Automating excel outputs

R with Excel

Introduction

In this tutorial i will review some features available to send output from R (dataframes) to Excel. This might be crucial because we feel more comfortable filtering or sorting data in excel, and also because we need to provide the output in excel to end users or as an input to other processes. There is not so much material available, compared to reading excel files. The overview is not exhaustive but restricted to some practical examples which we have handled in Regacc.

Creating a temporary file

For day to day use we can create an un-named temporary file. The best is to create a function that we can add to our rstudio snippets and call it when needed instead of typing it every time we need to do it.

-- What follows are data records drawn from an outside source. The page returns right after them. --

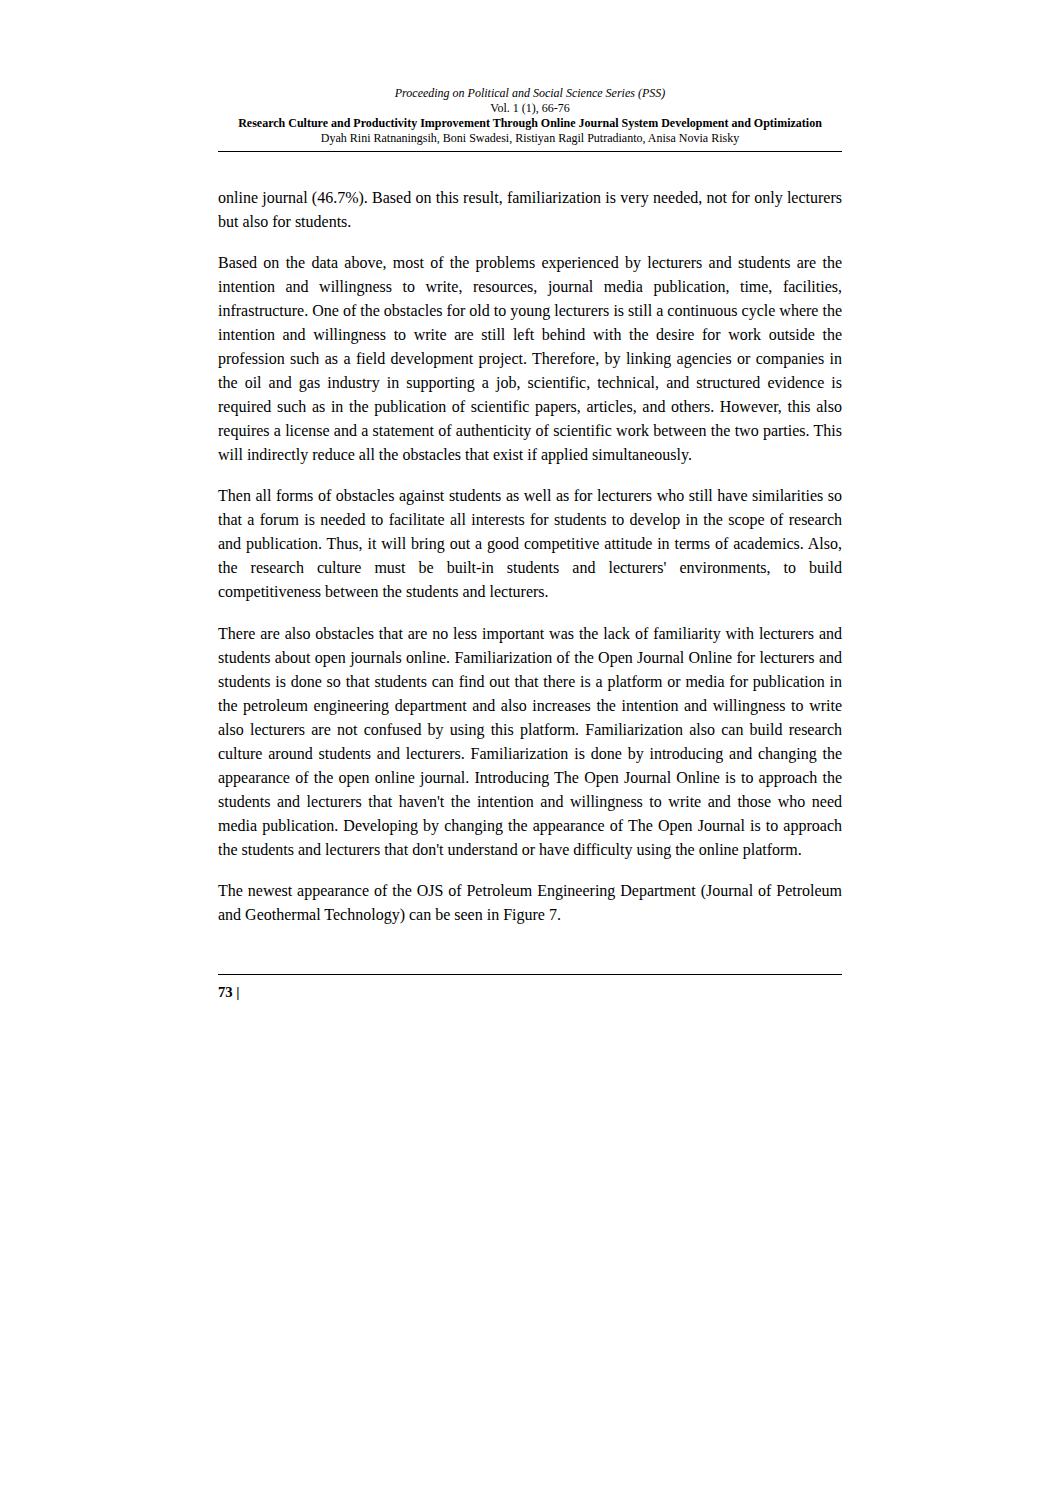Proceeding on Political and Social Science Series (PSS)
Vol. 1 (1), 66-76
Research Culture and Productivity Improvement Through Online Journal System Development and Optimization
Dyah Rini Ratnaningsih, Boni Swadesi, Ristiyan Ragil Putradianto, Anisa Novia Risky
online journal (46.7%). Based on this result, familiarization is very needed, not for only lecturers but also for students.
Based on the data above, most of the problems experienced by lecturers and students are the intention and willingness to write, resources, journal media publication, time, facilities, infrastructure. One of the obstacles for old to young lecturers is still a continuous cycle where the intention and willingness to write are still left behind with the desire for work outside the profession such as a field development project. Therefore, by linking agencies or companies in the oil and gas industry in supporting a job, scientific, technical, and structured evidence is required such as in the publication of scientific papers, articles, and others. However, this also requires a license and a statement of authenticity of scientific work between the two parties. This will indirectly reduce all the obstacles that exist if applied simultaneously.
Then all forms of obstacles against students as well as for lecturers who still have similarities so that a forum is needed to facilitate all interests for students to develop in the scope of research and publication. Thus, it will bring out a good competitive attitude in terms of academics. Also, the research culture must be built-in students and lecturers' environments, to build competitiveness between the students and lecturers.
There are also obstacles that are no less important was the lack of familiarity with lecturers and students about open journals online. Familiarization of the Open Journal Online for lecturers and students is done so that students can find out that there is a platform or media for publication in the petroleum engineering department and also increases the intention and willingness to write also lecturers are not confused by using this platform. Familiarization also can build research culture around students and lecturers. Familiarization is done by introducing and changing the appearance of the open online journal. Introducing The Open Journal Online is to approach the students and lecturers that haven't the intention and willingness to write and those who need media publication. Developing by changing the appearance of The Open Journal is to approach the students and lecturers that don't understand or have difficulty using the online platform.
The newest appearance of the OJS of Petroleum Engineering Department (Journal of Petroleum and Geothermal Technology) can be seen in Figure 7.
73 |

show_in_excel <- function(.data){
  tmp <- paste0(tempfile(), ".xlsx")
  writexl::write_xlsx(.data,tmp)
  browseURL(tmp)
}

show_in_excel(df)

Exporting as an excel table

If we want to avoid having to manually filter the first row in Excel after opening the file for sorting/filtering we can export directly the dataframe as an Excel table.

library(openxlsx)
library(tidyverse)
df<-readr::read_csv("loan_data_cleaned.csv") |> 
  mutate(default=ifelse(loan_status==1,"defaulted","non-defaulted"))

hs <- createStyle(
  textDecoration = "BOLD", fontColour = "#BBBBBB", fontSize = 12,
  fontName = "Arial Narrow", fgFill = "blue"
)

write.xlsx(df, "loandata.xlsx", overwrite = TRUE, asTable = TRUE, headerStyle = hs)

output

Further customisation options

If we want to customise more the output, add a name to the worksheet, table style, font, number format, colours, etc. there are endless possibilities (https://cran.r-project.org/web/packages/openxlsx/vignettes/Formatting.html).

wb <- createWorkbook() 
    modifyBaseFont(wb, fontSize = 12, fontName = "Calibri Light")
    options(openxlsx.numFmt = "#,##0.00")
    addWorksheet(wb, "loan_ES")
    writeDataTable(wb, "loan_ES", df, tableStyle = "TableStyleMedium13")
    
saveWorkbook(wb,"loandata.xlsx", overwrite = TRUE)

Modifying an existing file

library(tidyverse)
df<-readr::read_csv("loan_data_cleaned.csv") |> 
  mutate(default=ifelse(loan_status==1,"defaulted","non-defaulted"))

temp<- df %>% 
  group_by(default,grade,home_ownership) %>% 
  summarise(avg = round(mean(annual_inc, na.rm = TRUE)))

ggk<- ggplot()+
  geom_col(data=temp,aes(avg, reorder(default,avg), fill= home_ownership))+
  geom_point(data=df, aes(annual_inc,default))+
  facet_wrap(~grade, scales = "free_x")+
  scale_x_continuous(scales::pretty_breaks(n=4), labels = scales::label_number())+
  ggthemes::theme_fivethirtyeight()+
  ggthemes::scale_fill_tableau()+
  theme(legend.position = "none")

iv_rates <- df |>
  select(home_ownership, loan_status) |>
  mutate(home_ownership=as.factor(home_ownership)) |> 
  group_by(home_ownership) |>
  summarize(avg_div_rate = mean(loan_status, na.rm=TRUE)) |>
  ungroup() |>
  mutate(
    regions = home_ownership |>
      fct_reorder(avg_div_rate)
)

ggh<-iv_rates |>
ggplot(aes(x=regions, y=avg_div_rate, fill=regions)) + geom_col(color="black") + theme_minimal() + 
  ggthemes::scale_fill_tableau() + 
theme(legend.position="bottom") + geom_label(aes(label=scales::percent(avg_div_rate)), color="white") + 
labs(
    title = "loan status by home ownership",
    y = "loan status", 
    x = "Regions"
) + scale_y_continuous(labels = scales::percent)


wb <- loadWorkbook("loandata.xlsx")
addWorksheet(wb, "Summary")
writeDataTable(wb, sheet="Summary", temp, startCol = 3, startRow = 3,tableStyle = "TableStyleLight13")
 print(ggk)


 print(ggh)

 addWorksheet(wb, "Chart2")

wb %>% insertPlot(sheet="Chart2",startCol =1, startRow=1,width=6,height =5, dpi=600)
saveWorkbook(wb, "loandata_new.xlsx", overwrite = TRUE)

output

Split the dataframe and write each group to a different worksheet

Sometimes we may want to split a big dataframe into several worksheets using the groups of a specific column. This is helpful to organise the output and avoid the number of rows limit of 1.000.000.

df_unit <- split(df,df$default)
write.xlsx(df_unit, file = "loan_default.xlsx", overwrite = TRUE)